Nel frattempo, sono usciti anche i dati dell’Italia. Che danno molto da pensare. E’ stato superato il muro dei 25 miliardi nel budget per la Difesa con un aumento del 3,4% rispetto al 2021 e un balzo di quasi il 20% in tre anni. Un miliardo in più per l’acquisto di nuovi armamenti: 8,27 miliardi complessivi (record storico). Anche per il bilancio previsionale dello Stato per il 2022 continua la robusta crescita del budget per il ministero della Difesa e della spesa militare complessiva.
Le discussioni sui fondi in discussione in Parlamento non intervengono dunque su decisioni di spesa derivanti dal passato (in particolare dai fondi pluriennali di investimento, destinati in grande misura alla Difesa). Dono decisioni che mettono a disposizione del comparto militare circa 850 milioni di euro in più.
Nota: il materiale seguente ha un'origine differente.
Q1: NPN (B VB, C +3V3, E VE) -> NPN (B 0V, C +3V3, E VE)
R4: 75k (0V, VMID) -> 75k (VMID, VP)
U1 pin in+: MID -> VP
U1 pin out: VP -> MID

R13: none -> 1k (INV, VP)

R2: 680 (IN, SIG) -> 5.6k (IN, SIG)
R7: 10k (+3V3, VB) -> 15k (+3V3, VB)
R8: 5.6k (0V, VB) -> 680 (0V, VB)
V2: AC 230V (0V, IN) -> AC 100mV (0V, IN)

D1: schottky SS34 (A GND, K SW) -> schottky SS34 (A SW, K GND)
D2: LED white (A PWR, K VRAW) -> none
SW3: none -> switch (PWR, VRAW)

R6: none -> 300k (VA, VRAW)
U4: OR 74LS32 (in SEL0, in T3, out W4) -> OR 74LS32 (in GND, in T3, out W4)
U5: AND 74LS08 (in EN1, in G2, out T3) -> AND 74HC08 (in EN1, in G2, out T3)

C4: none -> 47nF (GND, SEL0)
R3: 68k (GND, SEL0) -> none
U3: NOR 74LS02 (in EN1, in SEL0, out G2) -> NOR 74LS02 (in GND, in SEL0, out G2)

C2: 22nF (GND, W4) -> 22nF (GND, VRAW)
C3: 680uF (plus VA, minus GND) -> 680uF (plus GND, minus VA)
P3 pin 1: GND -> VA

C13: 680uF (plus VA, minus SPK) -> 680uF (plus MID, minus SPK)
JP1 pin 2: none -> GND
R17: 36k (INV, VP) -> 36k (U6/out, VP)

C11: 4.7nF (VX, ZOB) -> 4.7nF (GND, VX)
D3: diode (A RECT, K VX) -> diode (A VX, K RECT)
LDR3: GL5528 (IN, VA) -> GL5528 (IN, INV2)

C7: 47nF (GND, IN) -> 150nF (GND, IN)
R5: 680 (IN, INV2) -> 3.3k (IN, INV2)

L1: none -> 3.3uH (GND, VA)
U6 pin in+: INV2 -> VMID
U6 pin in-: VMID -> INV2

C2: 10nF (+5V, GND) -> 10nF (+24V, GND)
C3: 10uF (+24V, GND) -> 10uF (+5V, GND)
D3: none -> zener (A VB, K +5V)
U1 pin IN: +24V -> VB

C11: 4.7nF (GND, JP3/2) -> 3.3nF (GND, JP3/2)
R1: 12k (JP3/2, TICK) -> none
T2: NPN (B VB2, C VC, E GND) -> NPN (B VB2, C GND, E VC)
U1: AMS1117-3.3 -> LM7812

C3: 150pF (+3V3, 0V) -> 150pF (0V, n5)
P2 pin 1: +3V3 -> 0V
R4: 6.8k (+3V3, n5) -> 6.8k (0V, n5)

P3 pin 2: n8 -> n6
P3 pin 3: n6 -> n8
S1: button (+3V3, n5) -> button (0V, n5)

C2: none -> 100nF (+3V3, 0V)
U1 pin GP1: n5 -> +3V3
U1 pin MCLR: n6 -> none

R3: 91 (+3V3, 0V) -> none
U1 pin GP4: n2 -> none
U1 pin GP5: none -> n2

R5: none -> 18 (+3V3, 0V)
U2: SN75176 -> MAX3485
Come rileva un comunicato di Pax Christi,
l’aumento per l’anno 2022 ancora una volta netto e rilevante viene trainato dal bilancio proprio del ministero della Difesa che sfiora complessivamente i 26 miliardi di euro (25.935 milioni per la precisione) con una crescita di 1.352 milioni di euro (+5,4% rispetto al 2021).
Le voci interne del Bilancio della Difesa vedono aumenti tra i 150 e i 200 milioni di euro per Marina Militare e Carabinieri, una flessione di 90 milioni per l’Aeronautica Militare e una sostanziale conferma del budget per l’Esercito. Ben più robusto l’aumento di stanziamento per i capitoli complessivamente afferenti a Stato Maggiore e Segretariato generale della Difesa (insieme agli uffici politici e di bilancio). Si tratta di circa un miliardo e duecento milioni di euro in crescita determinati soprattutto da stanziamenti per il procurement di nuovi sistemi d’armamento.
Lo sappiamo: la pace non è solo uno slogan da gridare o da esibire nelle situazioni di circostanza. Va sostanziata, con rigore e competenza, dentro i sentieri impervi dell’economia, della cultura e della politica. Gli unici che possono rendere credibile ogni necessario sogno di pace.
Eppure non va persa la visione, non va perso il sogno di un mondo in cui la guerra sia bandita per sempre e le armi siano un residuo di un tempo da lasciare definitivamente alle spalle.
Nei prossimi giorni sentiremo risuonare l’annuncio di pace “agli uomini che Egli ama”.
Riusciremo a dargli concretezza oppure sarà soltanto una parola come tante altre? La pace, prima dono del Signore Risorto, è davvero un imperativo per i cristiani che affolleranno le liturgie di Natale?